Ensuring a New Generation of Nurses

Nursing teacher Winfrida Kwesha lectures at the Kasama School of Nursing, which provides an incentive package to support them.
Nursing teacher Winfrida Kwesha lectures at the Kasama School of Nursing, which provides an incentive package to support them.
HSSP/Melinda Ojermark
Incentive Package Helps Nursing Schools Attract and Retain Their Teachers
“Conditions are really improving, and the extra income makes a big difference.” --Merrington Kabanda, nursing teacher

Elson Muulu is the principal teacher at the Kasama School of Nursing, in Zambia’s Northern Province. He manages the school, which currently serves 150 nursing students, and teaches together with four others.

Maintaining a full faculty of nursing teachers and assuring their job satisfaction is a big challenge for Elson. Although nurses form the backbone of Zambia’s health services, many nursing schools have difficulties attracting and retaining teaching staff. Salaries are low, the workload is heavy, and most health professionals prefer to live in large cities rather than the distant provinces and districts where many schools are located.

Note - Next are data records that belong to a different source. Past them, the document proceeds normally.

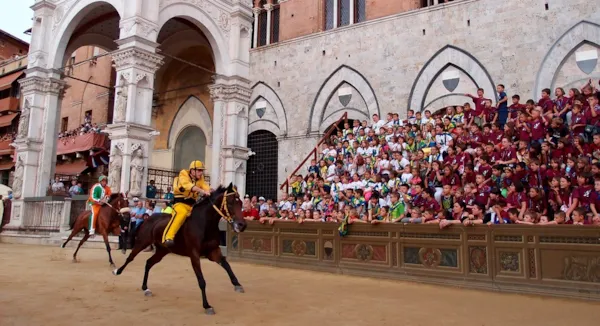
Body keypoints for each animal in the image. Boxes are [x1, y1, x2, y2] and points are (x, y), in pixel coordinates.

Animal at [113, 183, 247, 314]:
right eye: (230, 202)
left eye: (241, 203)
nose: (242, 225)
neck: (204, 223)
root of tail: (148, 218)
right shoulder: (194, 255)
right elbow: (202, 281)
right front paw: (207, 306)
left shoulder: (213, 251)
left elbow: (226, 265)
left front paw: (237, 284)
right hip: (142, 242)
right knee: (130, 258)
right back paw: (117, 271)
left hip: (162, 250)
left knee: (149, 262)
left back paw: (145, 288)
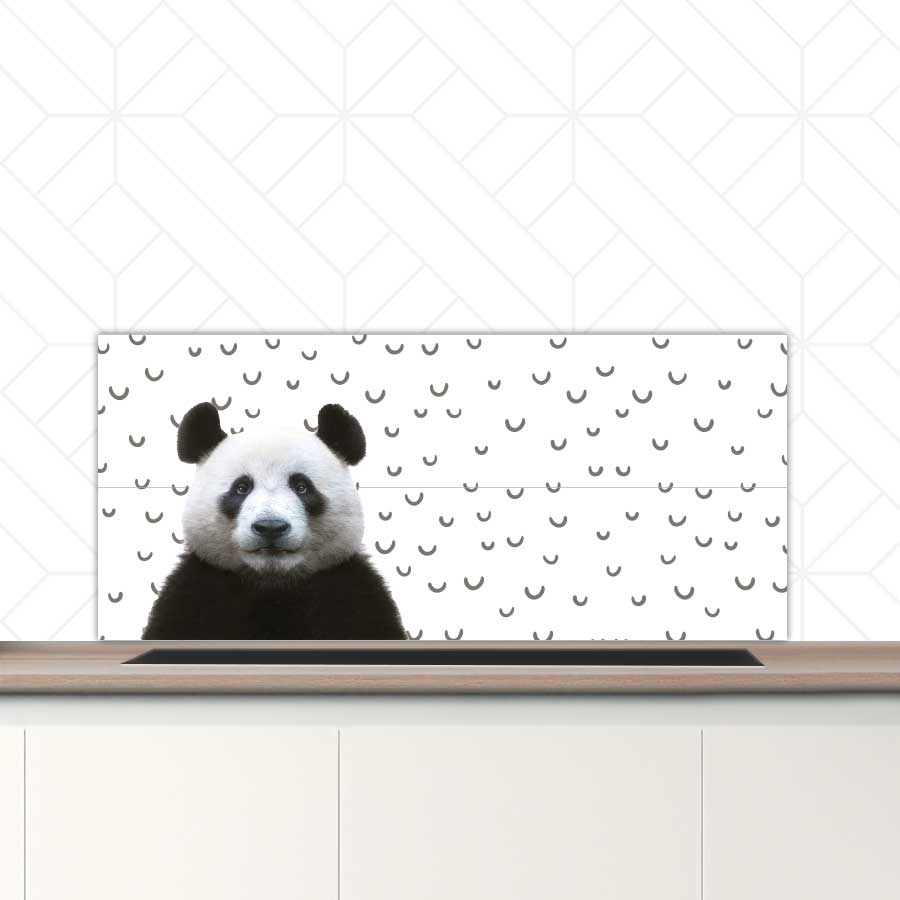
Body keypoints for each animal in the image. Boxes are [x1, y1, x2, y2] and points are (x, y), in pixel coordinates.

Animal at [142, 401, 406, 640]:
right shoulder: (195, 592)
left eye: (302, 487)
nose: (270, 527)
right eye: (241, 487)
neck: (272, 585)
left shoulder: (351, 592)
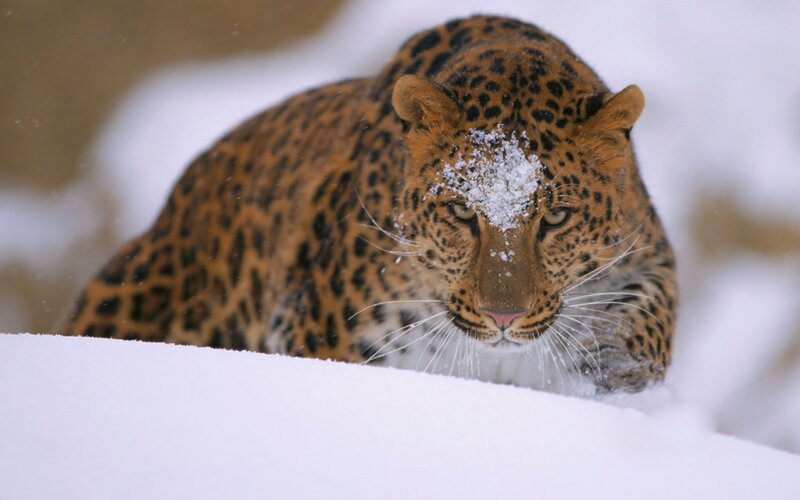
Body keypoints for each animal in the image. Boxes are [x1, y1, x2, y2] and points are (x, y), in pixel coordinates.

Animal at [64, 15, 677, 394]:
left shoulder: (646, 248)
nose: (504, 317)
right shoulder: (323, 336)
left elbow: (651, 313)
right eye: (462, 214)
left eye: (555, 218)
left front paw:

In Zambia, which has a deficit of almost 14,000 nurses nationwide, preserving and developing the profession and its training institutions is a matter of urgency. Several national strategies have been implemented to relieve this human resources gap.

The teachers at the Kasama School of Nursing are part of the Rural Retention Scheme, a program in partnership between the Ministry of Health and USAID that provides an incentive package designed to motivate and retain key health staff. The program has helped retain 33 nursing teachers nationwide and strengthen eight training schools. Prior to this program, three schools were closed due to insufficient staff. These schools have since reopened, thanks to the improved conditions.

“We are very happy that someone considered us as beneficiaries of the Retention Scheme. Conditions are really improving, and the extra income makes a big difference. I am now able to build a house. I will be staying in this job,” said nursing teacher Merrington Kabanda.

At the Kasama School of Nursing, long unfilled positions will now be taken by students currently completing studies for their credentials. Attracting more nursing teachers will, in turn, insure the education of increasing numbers of urgently needed nurses who will serve in the health workforce.